この記事のポイント
特許権の共有持分の売却における法的留意点と実務を解説。PatentMatch.jpがお届けします。
はじめに
特許権は複数の共有者が持分を持つことができます。共有特許の一部持分を第三者に売却する「部分譲渡」は、特許法上の特有の制約があるため、注意が必要です。
共有特許の基本ルール
特許法73条により、共有特許権には以下のルールがあります。
| 行為 | 共有者全員の同意 |
|---|---|
| 自己実施 | 不要(別段の定めがない場合) |
| 持分の譲渡 | 必要 |
| ライセンスの許諾 | 必要 |
| 質権の設定 | 必要 |
| 特許権の放棄 | 必要 |
部分譲渡の手続き
ステップ1:共有者全員の同意取得
持分を譲渡するには、他のすべての共有者の同意が必要です。同意が得られない場合は、原則として持分の譲渡はできません。
ステップ2:譲渡契約の締結
譲渡する持分の割合、対価、バックライセンスの有無などを契約書に明記します。
ステップ3:特許庁への移転登録
特許権の持分の移転は、特許庁に対して移転登録申請を行うことで効力が生じます。
部分譲渡の評価方法
共有持分の価値は、特許全体の価値に持分割合を乗じた金額を基準とするのが一般的ですが、実際には共有の制約を考慮したディスカウントが適用されることが多いです。
共有ディスカウントの要因
- 自由な処分が制約される(他の共有者の同意が必要)
- ライセンス許諾に他の共有者の同意が必要
- 共有者間の利害対立リスク
- 管理の煩雑さ
一般的に、共有ディスカウントは10〜30%程度とされています。
実務上の注意点
共有契約の確認
既存の共有契約(共同出願契約など)に、持分譲渡に関する特別な定めがないか確認します。事前承諾条項や優先買取権が設定されている場合があります。
譲渡先の適格性
共有者が懸念する譲渡先(競合他社など)への譲渡は、同意が得られにくい場合があります。
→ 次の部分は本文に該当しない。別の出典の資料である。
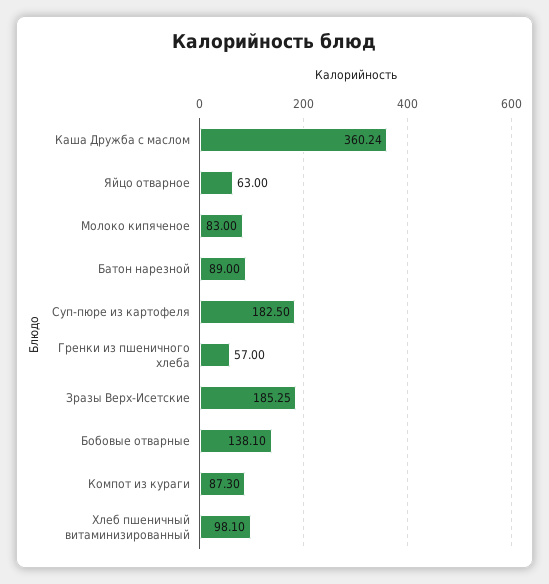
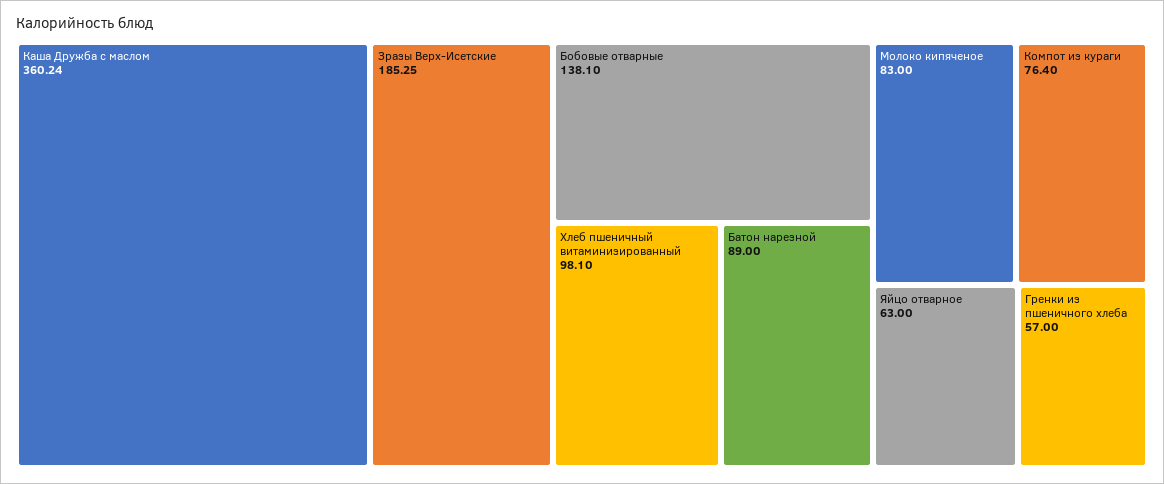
  {
    "Каша Дружба с маслом": 360.24,
    "Яйцо отварное": 63,
    "Молоко кипяченое": 83,
    "Батон нарезной": 89,
-   "Суп-пюре из картофеля": 182.5,
    "Гренки из пшеничного хлеба": 57,
    "Зразы Верх-Исетские": 185.25,
    "Бобовые отварные": 138.1,
-   "Компот из кураги": 87.3,
+   "Компот из кураги": 76.4,
    "Хлеб пшеничный витаминизированный": 98.1
  }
譲渡先の選定には共有者の意向も考慮しましょう。
実施条件の再設定
新たな共有者が加わることで、各共有者の実施条件を再設定する必要がある場合があります。
費用負担の取り決め
特許維持年金や訴訟費用の分担割合を、新たな持分比率に応じて再設定します。
共有を解消する代替手段
- 他の共有者に持分を買い取ってもらう
- 共有者全員で第三者に全体を売却する
- 分野別に実施権を分割して共有を解消する
まとめ
特許の部分譲渡は法的な制約が多いものの、適切に対応すれば共有特許の価値を実現する手段となります。共有者間の良好な関係維持と、専門家のサポートが成功の鍵です。